------ Selected excerpt

Finally, § 39-5-6, Ala. Code 1975, provides:
“The provisions of this title are mandatory, and shall be construed to require strict competitive bidding on contracts for public works. The courts shall not invoke or apply any principle of quantum meruit, estoppel, or any other legal or equitable principle which would allow recovery for work and labor done or materials furnished under any contract let in violation of competitive bidding requirements as prescribed by law.”
In Bessemer Water Service v. Lake Cyrus Development Co., 959 So. 2d 643, 649 (Ala. 2006) (“BWS”), this Court explained the purpose behind competitive bidding of public-works projects:
“Competitive bidding by sealed bids guards against opportunities for corruption in the procurement of contracts for public-works projects. These statutes make it clear that the legislature intended to erect impregnable barriers to prevent the misuse of public funds inherent in awarding public-works contracts covered by § 39-2-2 without competitive bidding.”
(Emphasis added.)

------------
------ Dataset content

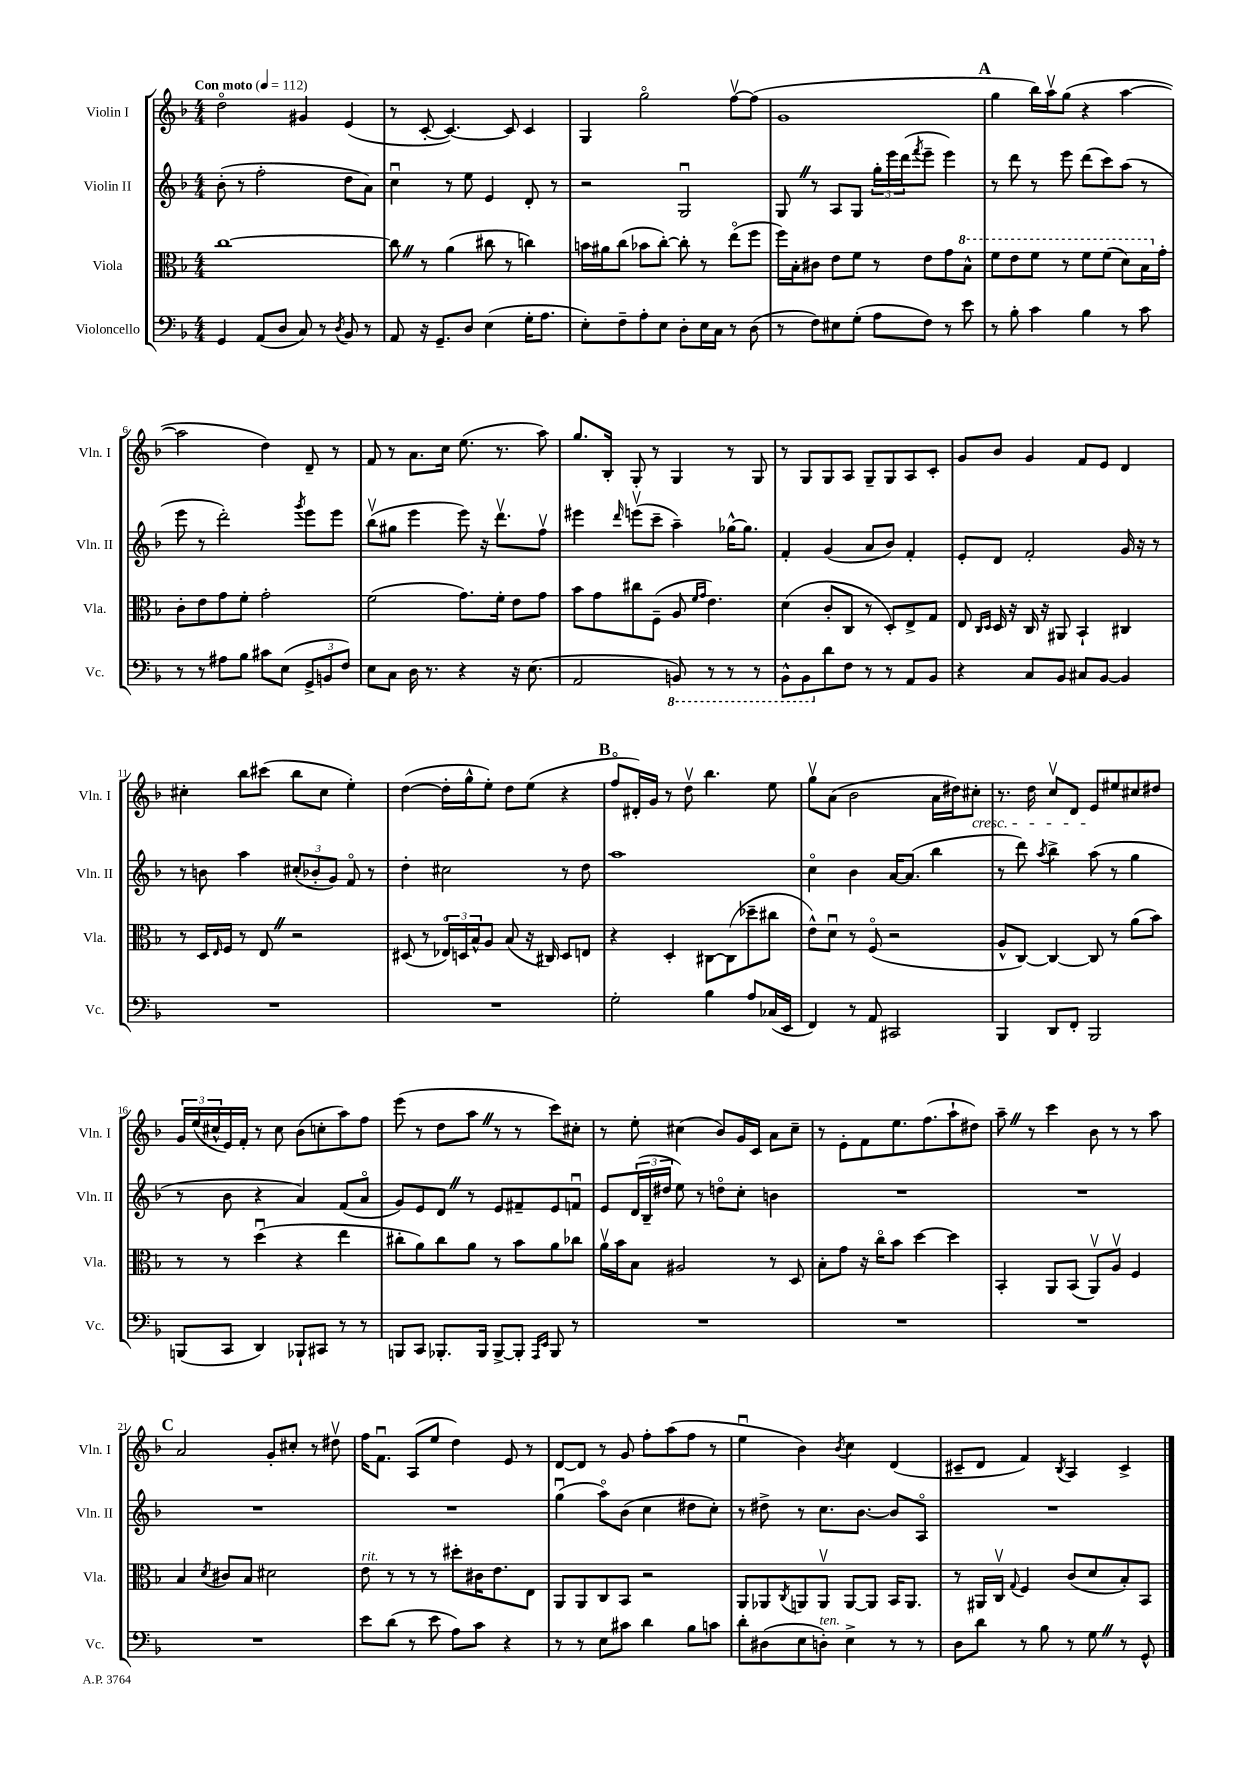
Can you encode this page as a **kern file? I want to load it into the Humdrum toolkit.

------------

Required work ::
a) According to the competitive-bidding excerpt, what does competitive bidding by sealed bids guard against?
b) Repeat word for word the part of the competitive-bidding excerpt between "In Bessemer Water" and "(Emphasis added.)", inclusive.
The data after the competitive-bidding excerpt were taken from a separate source.

The answers ::
a) It guards against opportunities for corruption in the procurement of contracts for public-works projects.

b)
In Bessemer Water Service v. Lake Cyrus Development Co., 959 So. 2d 643, 649 (Ala. 2006) (“BWS”), this Court explained the purpose behind competitive bidding of public-works projects:
“Competitive bidding by sealed bids guards against opportunities for corruption in the procurement of contracts for public-works projects. These statutes make it clear that the legislature intended to erect impregnable barriers to prevent the misuse of public funds inherent in awarding public-works contracts covered by § 39-2-2 without competitive bidding.”
(Emphasis added.)